On Thursday, iOS devices gained yet one more way to manage your financial details, thanks to the release of an official client for Google’s Wallet service.
Available as a free download from the App Store, the app clocks in at a little over 8MB, and requires iOS 6.0 or above. Unfortunately, it doesn't come as a universal binary, which means that, if you want to access Wallet on an iPad, you are forced to either use its iPhone emulator or rely on the service's Web-based interface.
No NFC? No problem
Although Google Wallet has been available on the Web since 2011, a client for iOS has been a long time coming, due in no small part to the fact that the search giant originally intended to only provide the service through devices capable of supporting near-field communication (NFC) technologies—technologies that Apple has, so far, refused to add to any of its mobile devices.
It seems that Google has finally given up on waiting any longer for the folks in Cupertino to change their mind, and decided to release the app anyway. Without an NFC chip, however, the software is missing one of its key features on Android devices: the ability to use your phone in lieu of cash or credit cards to pay for your purchases at participating merchants.
Still, Wallet has plenty to offer even if you won’t be able to buy your groceries by waving your phone at the cashier.
A wallet in your phone
True to its name, Wallet is a… well, wallet in which you can store all your credit cards, and even track the loyalty programs in which you participate.
The ability to save credit card numbers is of limited utility if you install the app on your phone, since it’s probably quicker to just grab a card out of your wallet. Loyalty programs, however, are a different story. If you’re tired of carrying those little keychain tags and cards everywhere only to find out that you’ve left the one you actually need at home, the Wallet app pretty much eliminates that problem completely.

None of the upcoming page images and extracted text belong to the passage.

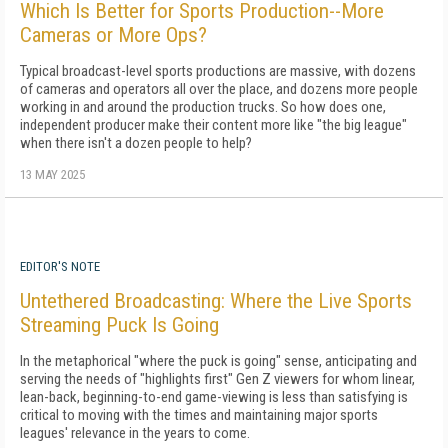
Which Is Better for Sports Production--More
Cameras or More Ops?
Typical broadcast-level sports productions are massive, with dozens
of cameras and operators all over the place, and dozens more people
working in and around the production trucks. So how does one,
independent producer make their content more like "the big league"
when there isn't a dozen people to help?
13 MAY 2025
EDITOR'S NOTE
Untethered Broadcasting: Where the Live Sports
Streaming Puck Is Going
In the metaphorical "where the puck is going" sense, anticipating and
serving the needs of "highlights first" Gen Z viewers for whom linear,
lean-back, beginning-to-end game-viewing is less than satisfying is
critical to moving with the times and maintaining major sports
leagues' relevance in the years to come.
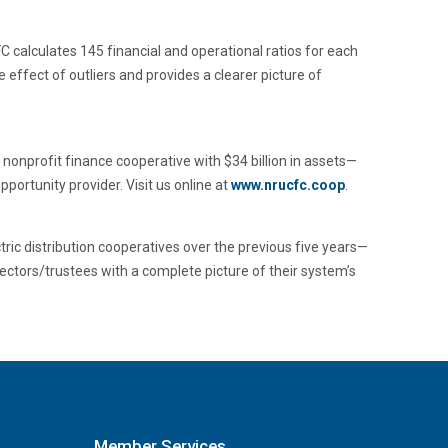
C calculates 145 financial and operational ratios for each
effect of outliers and provides a clearer picture of
nonprofit finance cooperative with $34 billion in assets—
portunity provider. Visit us online at
www.nrucfc.coop
.
ric distribution cooperatives over the previous five years—
ectors/trustees with a complete picture of their system’s
Member Services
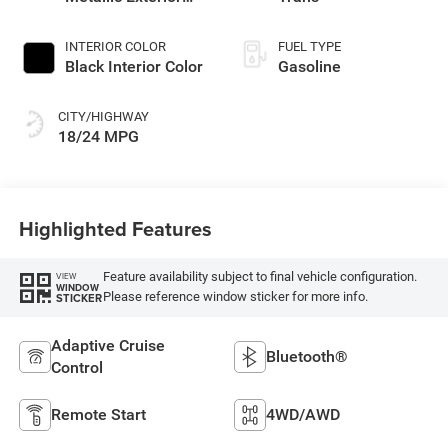
Paint
INTERIOR COLOR
FUEL TYPE
Black Interior Color
Gasoline
CITY/HIGHWAY
18/24 MPG
Highlighted Features
Feature availability subject to final vehicle configuration.
VIEW
WINDOW
Please reference window sticker for more info.
STICKER
Adaptive Cruise
Bluetooth®
Control
Remote Start
4WD/AWD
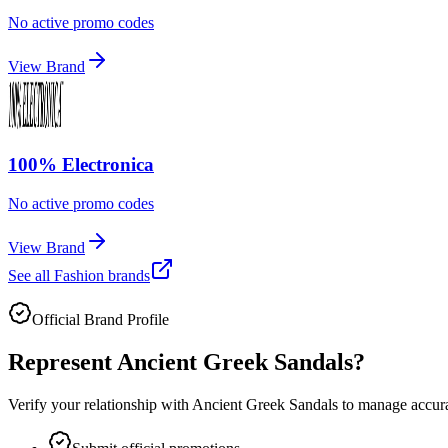
No active promo codes
View Brand
100% Electronica
No active promo codes
View Brand
See all
Fashion
brands
Official Brand Profile
Represent
Ancient Greek Sandals
?
Verify your relationship with
Ancient Greek Sandals
to manage accurat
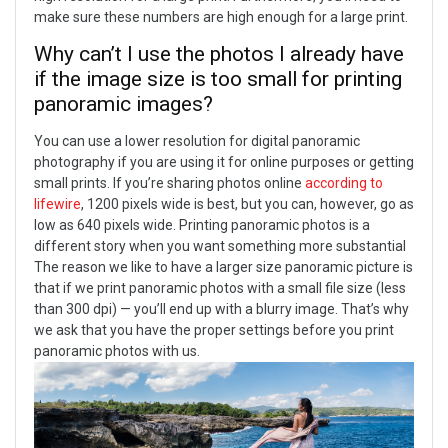
make sure these numbers are high enough for a large print.
Why can’t I use the photos I already have
if the image size is too small for printing
panoramic images?
You can use a lower resolution for digital panoramic
photography if you are using it for online purposes or getting
small prints. If you’re sharing photos online
according to
lifewire
, 1200 pixels wide is best, but you can, however, go as
low as 640 pixels wide.
Printing panoramic photos is a
different story when you want something more substantial
The reason we like to have a larger size panoramic picture is
that if we print panoramic photos with a small file size (less
than 300 dpi) — you’ll end up with a blurry image. That’s why
we ask that you have the proper settings before you print
panoramic photos with us.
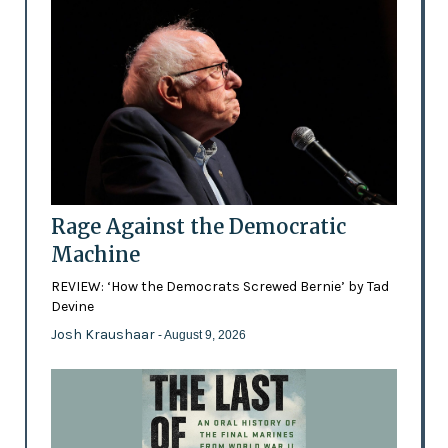
Rage Against the Democratic
Machine
REVIEW: ‘How the Democrats Screwed Bernie’ by Tad
Devine
Josh Kraushaar
- August 9, 2026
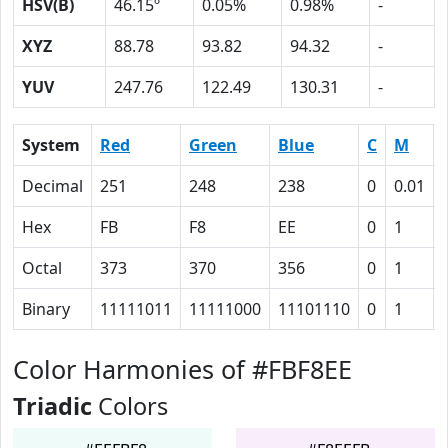
HSV(B)
46.15º
0.05%
0.98%
-
XYZ
88.78
93.82
94.32
-
YUV
247.76
122.49
130.31
-
System
Red
Green
Blue
C
M
Decimal
251
248
238
0
0.01
Hex
FB
F8
EE
0
1
Octal
373
370
356
0
1
Binary
11111011
11111000
11101110
0
1
Color Harmonies of #FBF8EE
Triadic
Colors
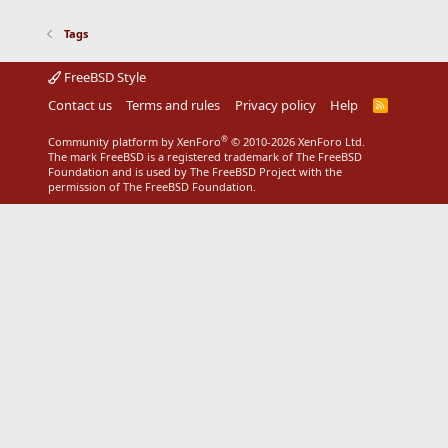
Tags
FreeBSD Style
Contact us
Terms and rules
Privacy policy
Help
R
S
S
®
Community platform by XenForo
© 2010-2026 XenForo Ltd.
The mark FreeBSD is a registered trademark of The FreeBSD
Foundation and is used by The FreeBSD Project with the
permission of The FreeBSD Foundation.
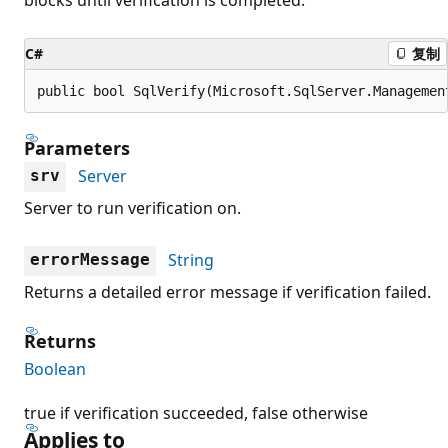
C#
复制
public bool SqlVerify(Microsoft.SqlServer.Managemen
Parameters
Server
srv
Server to run verification on.
String
errorMessage
Returns a detailed error message if verification failed.
Returns
Boolean
true if verification succeeded, false otherwise
Applies to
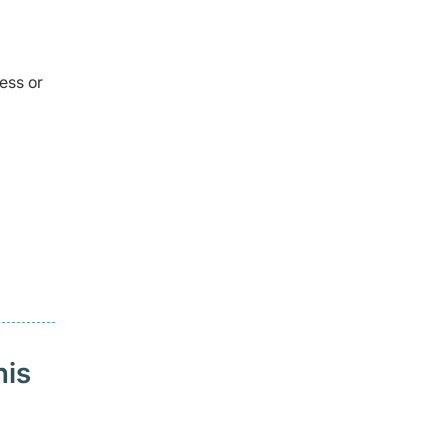
ess or
his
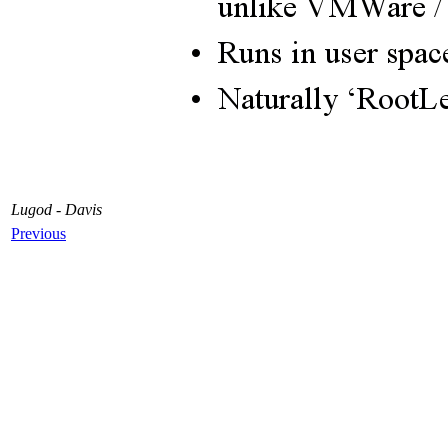
Lugod - Davis
Previous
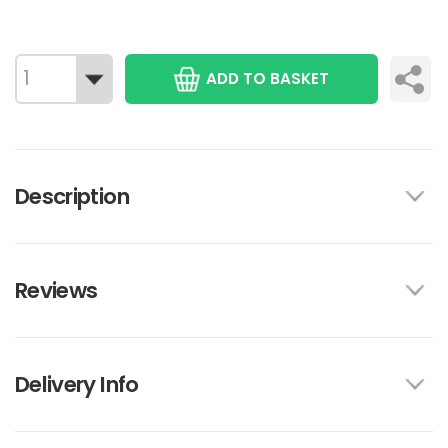
ADD TO BASKET
Description
Reviews
Delivery Info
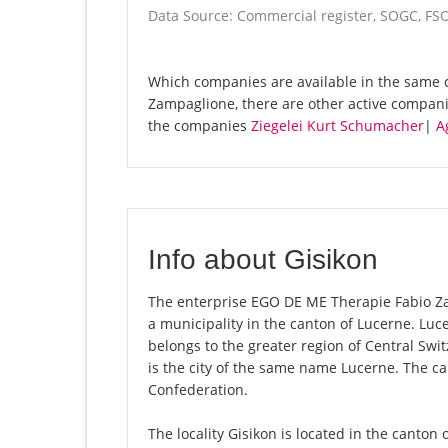
Data Source: Commercial register, SOGC, FS
Which companies are available in the same 
Zampaglione, there are other active compan
the companies
Ziegelei Kurt Schumacher
|
A
Info about Gisikon
The enterprise EGO DE ME Therapie Fabio Zamp
a municipality in the canton of Lucerne. Lu
belongs to the greater region of Central Swi
is the city of the same name Lucerne. The ca
Confederation.
The locality Gisikon is located in the canton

All you need to do is take a few minutes to scan the barcodes on your loyalty cards using your phone's camera, and they will be safely stored right inside Wallet—which, unlikely its real-life counterpart, won’t swell and weigh you down with every little piece of plastic you add to it. To make things even better, the app can provide a digital replica of the barcodes that can be scanned by merchants without the need for manual input or specialized equipment.
Even more useful is the fact that you can actually send money to your contacts—provided, that is, that they also have a Google Wallet account. This process requires providing a rather significant number of personal details (including part of your social security number) due to financial regulations, but it could come in handy for things like quickly pooling money to pay for a dinner, or splitting the cost of a gift.
Here, there, and everywhere
Another interesting feature of the Wallet app is its ability to show you special offers from local merchants. By using your location, the app can advise you of any deals that are available at nearby stores, giving you a chance to save some money—and, presumably, giving Google a chance to charge those store for the privilege of pitching their products to you.
The availability of special offers depends, of course, on whether any participating merchants exist in your area, which means that its utility may be limited, particularly considering that the Wallet service itself has, so far, enjoyed limited popularity.
Notably, the only way to turn off this feature is to actually pop into the Settings app and prevent the Wallet client from accessing Location Services.
A good start
Google has built a strong set of security features around the Wallet app. Access to the software is protected by a PIN number, and—because you’re syncing against your online Google account—you can disable the app on a stolen device directly from the Web.
Still, I would hesitate to use it as a central repository for all my credit cards. Without support for instant point-of-sale payments, doing so strikes me as just one more way to potentially expose my financial detail to an attacker without getting any significant benefit in return.
And, speaking of point-of-sale purchases, it’s a little odd that the Google simply decided to give up on this functionality. After all, not all Android phones support NFC, and there are viable alternatives, such as the barcodes that Starbucks uses to process payments through its iPhone app.
As a result, Wallet’s only really useful feature is its ability to store your loyalty programs and synchronize them across multiple devices (and the Web). This is not a small thing, mind you, particularly if you consider that the process of registering all your cards inside the app is simple and very well designed. But it’s a far cry from the all-encompassing payment solution that Google Wallet was supposed to be, which seems to be as elusive as ever.